- **WHAT THIS TASK INVOLVES**
Set down the data again word for word. Skip any pictures.

- **GIVEN DATA**
□ □ □ □ □
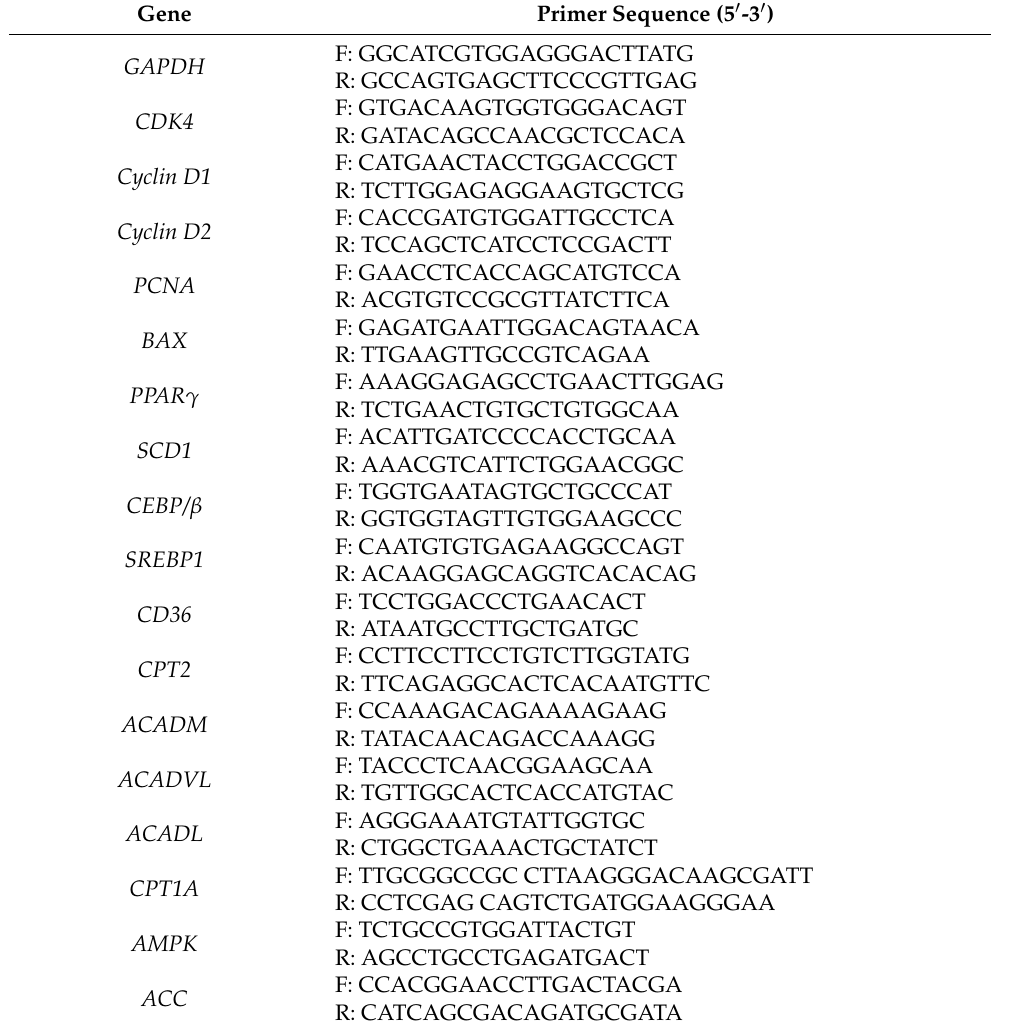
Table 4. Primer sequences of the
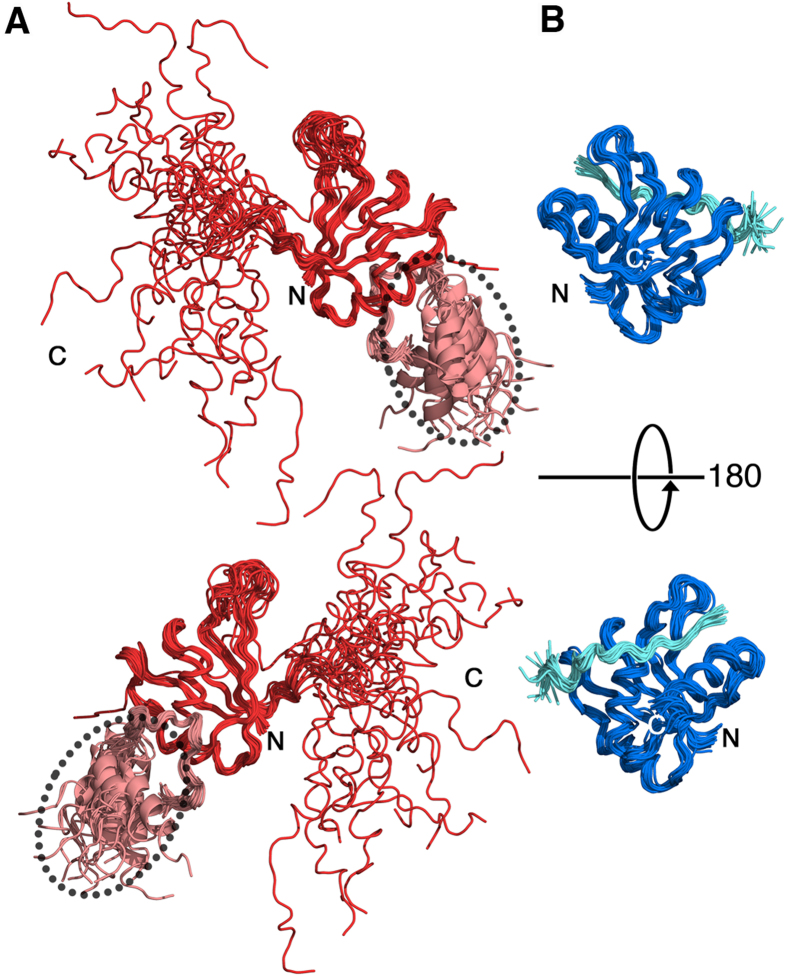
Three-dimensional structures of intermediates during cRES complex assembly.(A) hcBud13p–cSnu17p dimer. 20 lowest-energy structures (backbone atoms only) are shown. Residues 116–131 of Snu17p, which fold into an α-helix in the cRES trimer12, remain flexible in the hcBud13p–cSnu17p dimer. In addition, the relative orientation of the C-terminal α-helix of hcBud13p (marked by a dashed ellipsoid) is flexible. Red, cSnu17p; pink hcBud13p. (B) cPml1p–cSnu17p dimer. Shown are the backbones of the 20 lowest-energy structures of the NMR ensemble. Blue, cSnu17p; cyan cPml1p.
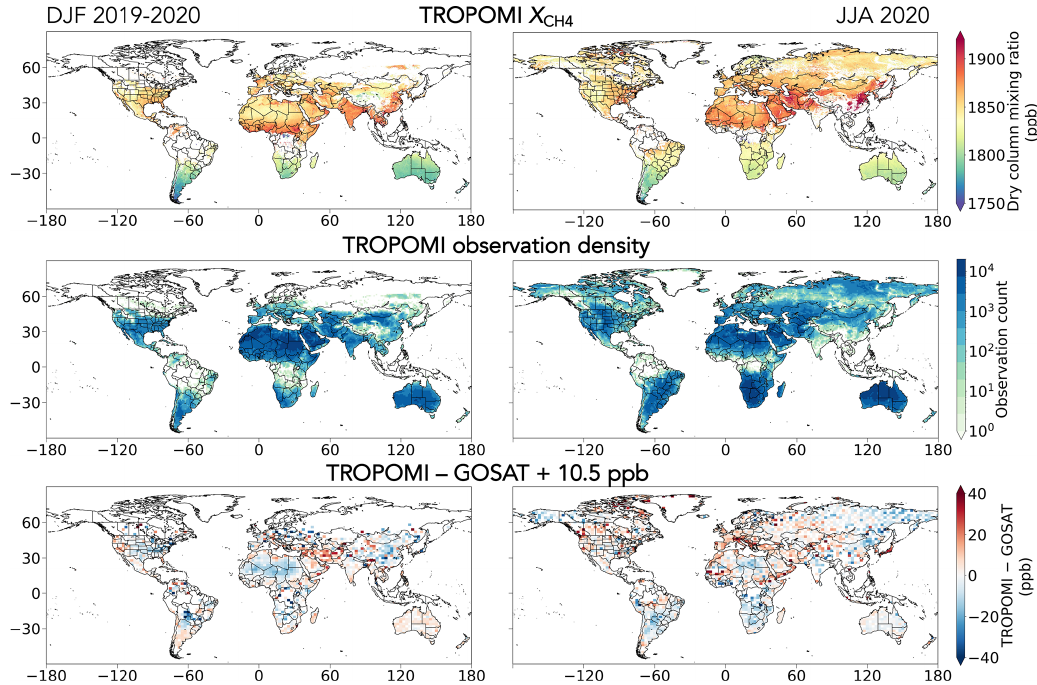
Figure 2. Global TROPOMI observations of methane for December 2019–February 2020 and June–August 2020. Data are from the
□ □ □ □ □
- **TASK OUTPUT**
Table 4. Primer sequences of the
Three-dimensional structures of intermediates during cRES complex assembly.(A) hcBud13p–cSnu17p dimer. 20 lowest-energy structures (backbone atoms only) are shown. Residues 116–131 of Snu17p, which fold into an α-helix in the cRES trimer12, remain flexible in the hcBud13p–cSnu17p dimer. In addition, the relative orientation of the C-terminal α-helix of hcBud13p (marked by a dashed ellipsoid) is flexible. Red, cSnu17p; pink hcBud13p. (B) cPml1p–cSnu17p dimer. Shown are the backbones of the 20 lowest-energy structures of the NMR ensemble. Blue, cSnu17p; cyan cPml1p.
Figure 2. Global TROPOMI observations of methane for December 2019–February 2020 and June–August 2020. Data are from the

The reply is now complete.